More importantly, courses have more breadth and depth. As MOOC providers continue to form partnerships with learning institutions, the diversity of courses and topics increases. The number of courses that include multidisciplinary subjects has also grown. “An Introduction to Consumer Neuroscience and Neuromarketing” is one such multidisciplinary course offered through Coursera. Similarly, Coursera has started many specialization tracks, in which each track has a targeted sequence of courses designed to help learners master a skill. There are specializations on data science, digital marketing, and interaction design, to name a few.

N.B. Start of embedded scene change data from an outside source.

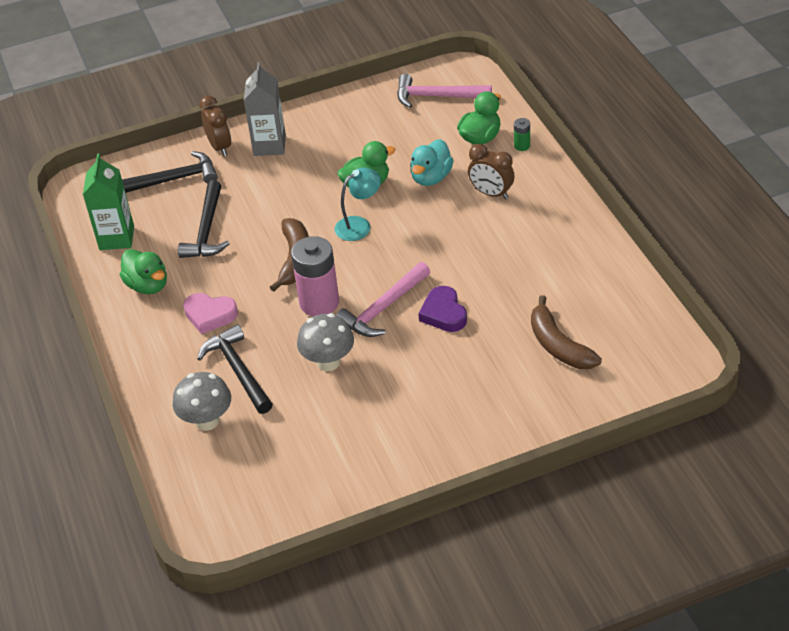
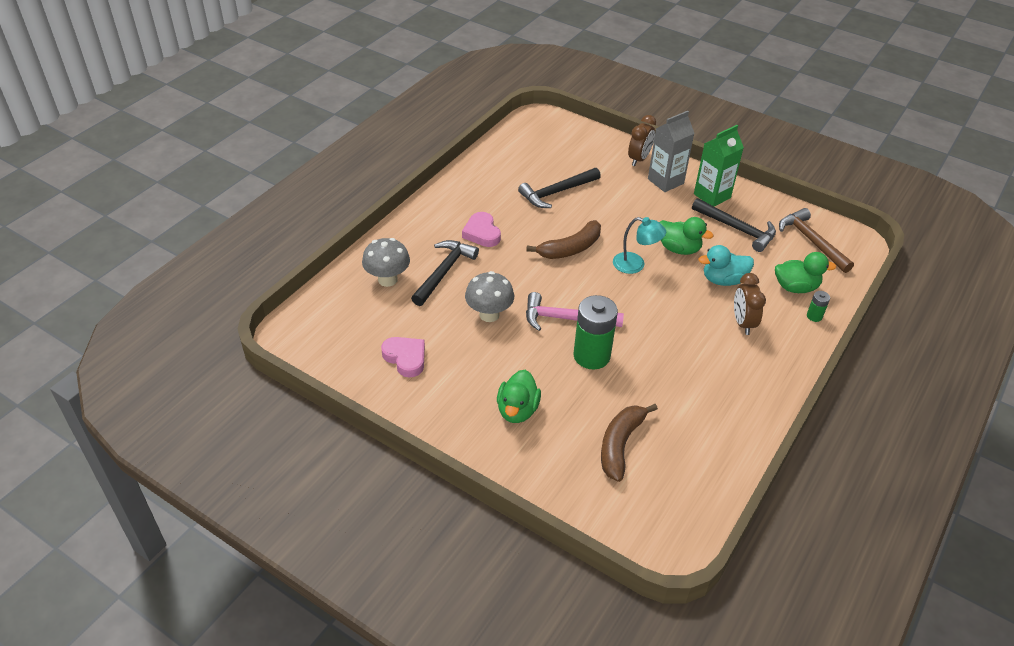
camera: 50 degrees right, 0 degrees up
green carton [83,154,134,250] -> green carton moved to [694,125,744,207]
green duck [120,249,167,294] -> green duck moved to [497,370,541,423]
black hammer [122,151,218,193] -> black hammer moved to [692,198,776,252]
pink battery [291,236,339,316] -> none
pink hammer [397,74,492,108] -> brown hammer [779,208,854,273]
purple heart [418,286,467,332] -> green battery [574,295,618,369]
none -> pink heart [381,337,425,378]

Udacity also provides a new kind of credential called nanodegrees, in which the company teams up with leading technology organizations like AT&T, Google, and Salesforce to provide the chance to learn by doing real-life projects for 6 to 12 months. For instance, Google will sponsor and arrange a three-day summit for 50 graduates from Udacity’s Android Developer Nanodegree program at Googleplex in California. Participants will use the skills they learned in the nanodegree program in a two-day hackathon, and they’ll create and demo Android applications for Google engineers.
Colleges Are Getting Onboard
These two new programs may indicate that higher education institutions are starting to accept and adopt the MOOC model.
• First open online MBA. The University of Illinois at Urbana Champaign College of Business has launched an iMBA program through Coursera. It consists of a set of specializations that cover different areas of business and will cost $20,000. “As an open-admission graduate degree, the iMBA will open doors to people who wouldn’t have qualified for a graduate degree under traditional admissions criteria,” said Coursera president Daphne Koller in a May 2015 BusinessBecause article. “Learners can try out courses with no commitment and apply for the MBA later if they feel confident in their success.”
• Global Freshman Academy. In April, Arizona State University announced the launch of the Global Freshman Academy, a year’s worth of freshman courses offered as a set of MOOCs through edX. Each credit will cost $200, but students only have to pay when they pass.
Jim Rohn once said, “Formal education will make you a living; self-education will make you a fortune.” MOOCs have the potential to become the education model of the future. It just may take longer than any of us thought to fully realize that potential.